When choosing a policy, carefully review details about deductibles, co-pays, out-of-pocket maximums, coinsurance, prescription drug coverage, and in-network versus out-of-network options for primary care physicians and specialists. Dental and vision coverage are also core elements of health insurance that should be explored. If you have medical professionals or facilities that you prefer, double-check whether they’re in-network.
Disability insurance can be either short-term or long-term. Short-term insurance replaces a portion of your income almost immediately if you’re disabled, and usually covers you for 3-6 months.
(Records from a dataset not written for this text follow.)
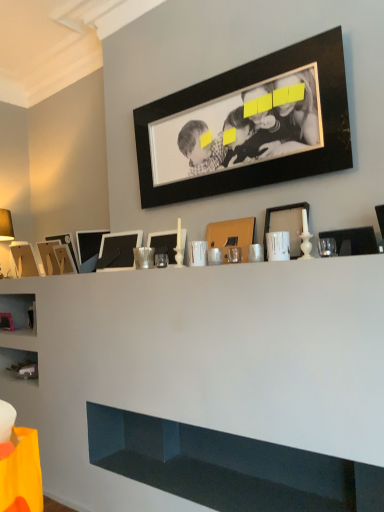
Based on the photo, what is the approximate width of matte gold table lamp at left?

The width of matte gold table lamp at left is 9.30 inches.

The image size is (384, 512). Find the location of `white glossy picture frame at center, marked as the 5th picture frame in a right-to-left arrangement`. white glossy picture frame at center, marked as the 5th picture frame in a right-to-left arrangement is located at coordinates (164, 243).

The width and height of the screenshot is (384, 512). What do you see at coordinates (118, 250) in the screenshot?
I see `black matte picture frame at center, which is the 6th picture frame in right-to-left order` at bounding box center [118, 250].

Where is `matte black picture frame at left, which is counted as the 8th picture frame, starting from the right`? The height and width of the screenshot is (512, 384). matte black picture frame at left, which is counted as the 8th picture frame, starting from the right is located at coordinates (65, 243).

How much space does matte black picture frame at right, the first picture frame viewed from the right, occupy vertically?

matte black picture frame at right, the first picture frame viewed from the right, is 12.50 centimeters tall.

What is the approximate width of matte cardboard picture frame at left, the 1th picture frame in the left-to-right sequence?

matte cardboard picture frame at left, the 1th picture frame in the left-to-right sequence, is 7.04 inches wide.

The width and height of the screenshot is (384, 512). I want to click on matte gold table lamp at left, so click(x=5, y=241).

Is white glossy picture frame at center, marked as the 5th picture frame in a right-to-left arrangement, shorter than wooden picture frame at left, acting as the ninth picture frame starting from the right?

Yes, white glossy picture frame at center, marked as the 5th picture frame in a right-to-left arrangement, is shorter than wooden picture frame at left, acting as the ninth picture frame starting from the right.

Considering the positions of objects white glossy picture frame at center, marked as the 5th picture frame in a right-to-left arrangement, and wooden picture frame at left, positioned as the 2th picture frame in left-to-right order, in the image provided, who is behind, white glossy picture frame at center, marked as the 5th picture frame in a right-to-left arrangement, or wooden picture frame at left, positioned as the 2th picture frame in left-to-right order,?

wooden picture frame at left, positioned as the 2th picture frame in left-to-right order, is more distant.

Is wooden picture frame at left, positioned as the 2th picture frame in left-to-right order, inside white glossy picture frame at center, marked as the 5th picture frame in a right-to-left arrangement?

Actually, wooden picture frame at left, positioned as the 2th picture frame in left-to-right order, is outside white glossy picture frame at center, marked as the 5th picture frame in a right-to-left arrangement.

How different are the orientations of matte black picture frame at right, the first picture frame viewed from the right, and wooden picture frame at left, positioned as the 2th picture frame in left-to-right order, in degrees?

The facing directions of matte black picture frame at right, the first picture frame viewed from the right, and wooden picture frame at left, positioned as the 2th picture frame in left-to-right order, are 14.6 degrees apart.

Measure the distance from matte black picture frame at right, marked as the tenth picture frame in a left-to-right arrangement, to wooden picture frame at left, positioned as the 2th picture frame in left-to-right order.

matte black picture frame at right, marked as the tenth picture frame in a left-to-right arrangement, is 2.06 meters from wooden picture frame at left, positioned as the 2th picture frame in left-to-right order.

Who is bigger, matte black picture frame at right, the first picture frame viewed from the right, or wooden picture frame at left, acting as the ninth picture frame starting from the right?

wooden picture frame at left, acting as the ninth picture frame starting from the right.

From the image's perspective, relative to wooden picture frame at left, acting as the ninth picture frame starting from the right, is matte black picture frame at right, the first picture frame viewed from the right, above or below?

matte black picture frame at right, the first picture frame viewed from the right, is situated higher than wooden picture frame at left, acting as the ninth picture frame starting from the right, in the image.

From a real-world perspective, which is physically above, white glossy picture frame at center, the 6th picture frame viewed from the left, or matte gold table lamp at left?

matte gold table lamp at left.

How different are the orientations of white glossy picture frame at center, the 6th picture frame viewed from the left, and matte gold table lamp at left in degrees?

The facing directions of white glossy picture frame at center, the 6th picture frame viewed from the left, and matte gold table lamp at left are 180 degrees apart.

Does white glossy picture frame at center, the 6th picture frame viewed from the left, have a greater height compared to matte gold table lamp at left?

In fact, white glossy picture frame at center, the 6th picture frame viewed from the left, may be shorter than matte gold table lamp at left.

From a real-world perspective, starting from the matte gold table lamp at left, which picture frame is the 7th one below it? Please provide its 2D coordinates.

[(164, 243)]

Is matte white picture frame at center, which is the second picture frame from right to left, not inside black matte picture frame at center, the 5th picture frame in the left-to-right sequence?

Yes, matte white picture frame at center, which is the second picture frame from right to left, is outside of black matte picture frame at center, the 5th picture frame in the left-to-right sequence.

Considering the relative sizes of matte white picture frame at center, the 9th picture frame when ordered from left to right, and black matte picture frame at center, the 5th picture frame in the left-to-right sequence, in the image provided, is matte white picture frame at center, the 9th picture frame when ordered from left to right, bigger than black matte picture frame at center, the 5th picture frame in the left-to-right sequence,?

No, matte white picture frame at center, the 9th picture frame when ordered from left to right, is not bigger than black matte picture frame at center, the 5th picture frame in the left-to-right sequence.

Can you confirm if matte white picture frame at center, which is the second picture frame from right to left, is positioned to the left of black matte picture frame at center, which is the 6th picture frame in right-to-left order?

Incorrect, matte white picture frame at center, which is the second picture frame from right to left, is not on the left side of black matte picture frame at center, which is the 6th picture frame in right-to-left order.

Locate an element on the screen. the 5th picture frame above the matte black picture frame at right, the first picture frame viewed from the right (from a real-world perspective) is located at coordinates (24, 259).

Is point (12, 246) closer or farther from the camera than point (354, 237)?

Point (12, 246) is farther from the camera than point (354, 237).

Is matte cardboard picture frame at left, marked as the tenth picture frame in a right-to-left arrangement, beside matte black picture frame at right, the first picture frame viewed from the right?

No, matte cardboard picture frame at left, marked as the tenth picture frame in a right-to-left arrangement, is not with matte black picture frame at right, the first picture frame viewed from the right.

Based on the photo, from the image's perspective, is matte cardboard picture frame at left, marked as the tenth picture frame in a right-to-left arrangement, positioned above or below matte black picture frame at right, the first picture frame viewed from the right?

From the image's perspective, matte cardboard picture frame at left, marked as the tenth picture frame in a right-to-left arrangement, appears below matte black picture frame at right, the first picture frame viewed from the right.

From the image's perspective, which is below, white glossy picture frame at center, the 6th picture frame viewed from the left, or white glossy cabinet at lower center?

white glossy cabinet at lower center appears lower in the image.

From a real-world perspective, which object stands above the other?

white glossy picture frame at center, the 6th picture frame viewed from the left, from a real-world perspective.

In the scene shown: Which object is further away from the camera, white glossy picture frame at center, marked as the 5th picture frame in a right-to-left arrangement, or white glossy cabinet at lower center?

white glossy picture frame at center, marked as the 5th picture frame in a right-to-left arrangement, is further from the camera.

Based on the photo, considering the sizes of objects white glossy picture frame at center, the 6th picture frame viewed from the left, and white glossy cabinet at lower center in the image provided, who is wider, white glossy picture frame at center, the 6th picture frame viewed from the left, or white glossy cabinet at lower center?

white glossy cabinet at lower center is wider.

Where is `the 5th picture frame to the right of the matte black picture frame at left, which is the third picture frame from left to right, counting from the anchor's position`? Image resolution: width=384 pixels, height=512 pixels. the 5th picture frame to the right of the matte black picture frame at left, which is the third picture frame from left to right, counting from the anchor's position is located at coordinates (232, 236).

Is matte brown picture frame at center, marked as the eighth picture frame in a left-to-right arrangement, directly adjacent to matte black picture frame at left, which is counted as the 8th picture frame, starting from the right?

There is a gap between matte brown picture frame at center, marked as the eighth picture frame in a left-to-right arrangement, and matte black picture frame at left, which is counted as the 8th picture frame, starting from the right.

From the picture: How different are the orientations of matte brown picture frame at center, the 3th picture frame viewed from the right, and matte black picture frame at left, which is counted as the 8th picture frame, starting from the right, in degrees?

The angular difference between matte brown picture frame at center, the 3th picture frame viewed from the right, and matte black picture frame at left, which is counted as the 8th picture frame, starting from the right, is 2.6 degrees.

From the image's perspective, is matte brown picture frame at center, the 3th picture frame viewed from the right, beneath matte black picture frame at left, which is the third picture frame from left to right?

No, from the image's perspective, matte brown picture frame at center, the 3th picture frame viewed from the right, is not below matte black picture frame at left, which is the third picture frame from left to right.

The image size is (384, 512). In order to click on the 4th picture frame counting from the right side of the wooden picture frame at left, acting as the ninth picture frame starting from the right in this screenshot , I will do `click(164, 243)`.

Locate an element on the screen. The width and height of the screenshot is (384, 512). picture frame that is the 8th object located in front of the wooden picture frame at left, positioned as the 2th picture frame in left-to-right order is located at coordinates (354, 239).

Based on their spatial positions, is white glossy cabinet at lower center or matte gold table lamp at left further from matte black picture frame at right, the first picture frame viewed from the right?

matte gold table lamp at left.

Which object lies further to the anchor point matte black picture frame at left, which is the 4th picture frame from left to right, matte black picture frame at right, marked as the tenth picture frame in a left-to-right arrangement, or white glossy cabinet at lower center?

Based on the image, matte black picture frame at right, marked as the tenth picture frame in a left-to-right arrangement, appears to be further to matte black picture frame at left, which is the 4th picture frame from left to right.

Estimate the real-world distances between objects in this image. Which object is closer to matte black picture frame at right, the first picture frame viewed from the right, white glossy picture frame at center, marked as the 5th picture frame in a right-to-left arrangement, or matte white picture frame at center, the 9th picture frame when ordered from left to right?

Among the two, matte white picture frame at center, the 9th picture frame when ordered from left to right, is located nearer to matte black picture frame at right, the first picture frame viewed from the right.

Based on their spatial positions, is matte brown picture frame at center, marked as the eighth picture frame in a left-to-right arrangement, or wooden picture frame at left, acting as the ninth picture frame starting from the right, further from white glossy cabinet at lower center?

wooden picture frame at left, acting as the ninth picture frame starting from the right, is positioned further to the anchor white glossy cabinet at lower center.

Looking at the image, which one is located further to matte black picture frame at left, which is counted as the 8th picture frame, starting from the right, black matte picture frame at upper center, marked as the seventh picture frame in a left-to-right arrangement, or black matte picture frame at center, the 5th picture frame in the left-to-right sequence?

Based on the image, black matte picture frame at upper center, marked as the seventh picture frame in a left-to-right arrangement, appears to be further to matte black picture frame at left, which is counted as the 8th picture frame, starting from the right.

Which object lies nearer to the anchor point black matte picture frame at upper center, placed as the 4th picture frame when sorted from right to left, matte cardboard picture frame at left, the 1th picture frame in the left-to-right sequence, or white glossy cabinet at lower center?

The object closer to black matte picture frame at upper center, placed as the 4th picture frame when sorted from right to left, is white glossy cabinet at lower center.

Looking at the image, which one is located further to matte black picture frame at left, which is the third picture frame from left to right, matte brown picture frame at center, marked as the eighth picture frame in a left-to-right arrangement, or white glossy cabinet at lower center?

Based on the image, white glossy cabinet at lower center appears to be further to matte black picture frame at left, which is the third picture frame from left to right.

When comparing their distances from matte black picture frame at left, which is counted as the 8th picture frame, starting from the right, does matte brown picture frame at center, the 3th picture frame viewed from the right, or wooden picture frame at left, acting as the ninth picture frame starting from the right, seem further?

matte brown picture frame at center, the 3th picture frame viewed from the right, is further to matte black picture frame at left, which is counted as the 8th picture frame, starting from the right.

At what (x,y) coordinates should I click in order to perform the action: click on cabinet situated between matte gold table lamp at left and matte brown picture frame at center, the 3th picture frame viewed from the right, from left to right. Please return your answer as a coordinate pair (x, y). The height and width of the screenshot is (512, 384). Looking at the image, I should click on (228, 467).

At what (x,y) coordinates should I click in order to perform the action: click on picture frame between matte cardboard picture frame at left, the 1th picture frame in the left-to-right sequence, and matte black picture frame at left, which is counted as the 8th picture frame, starting from the right. Please return your answer as a coordinate pair (x, y). This screenshot has height=512, width=384. Looking at the image, I should click on (49, 257).

At what (x,y) coordinates should I click in order to perform the action: click on picture frame located between matte black picture frame at left, which is the third picture frame from left to right, and black matte picture frame at center, the 5th picture frame in the left-to-right sequence, in the left-right direction. Please return your answer as a coordinate pair (x, y). Looking at the image, I should click on (89, 249).

Locate an element on the screen. The height and width of the screenshot is (512, 384). picture frame between wooden picture frame at left, acting as the ninth picture frame starting from the right, and matte black picture frame at left, which is the 4th picture frame from left to right, in the horizontal direction is located at coordinates (65, 243).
Long-term insurance generally takes over after your short-term insurance runs out, and can cover you for years (or even up to retirement age).
Generally, disability insurance replaces 60-70% of your income, not 100%. Your employer’s policy may have options for you to pay extra to increase that percentage.
While many people can get by with only short-term coverage if they have a substantial emergency fund, long-term policies offer protection against serious disability issues that can be devastating to financial lives.
Check whether benefits that are paid are pre- or post-tax. As noted above, this can have a significant impact on your taxes and how much of your salary you actually take home.
Most firms offer basic life insurance coverage, which tends to be automatic, and voluntary group life coverage. The group option can be an inexpensive way to obtain this benefit; be aware that costs will increase as you get older.
For individuals and families needing life insurance, we typically recommend acquiring private coverage. You can commit to a specific level, generally more than what’s available through a limited group plan, and lock in your annual premium. That said, group coverage could be appealing to individuals who are less insurable due to health issues.
Take Advantage Of The Opportunity
Finally, use your new position to reevaluate your insurance needs in the context of your larger financial plan. Don’t just try to duplicate the coverage you had at your previous employer, but take a fresh look at the coverage you and your family need.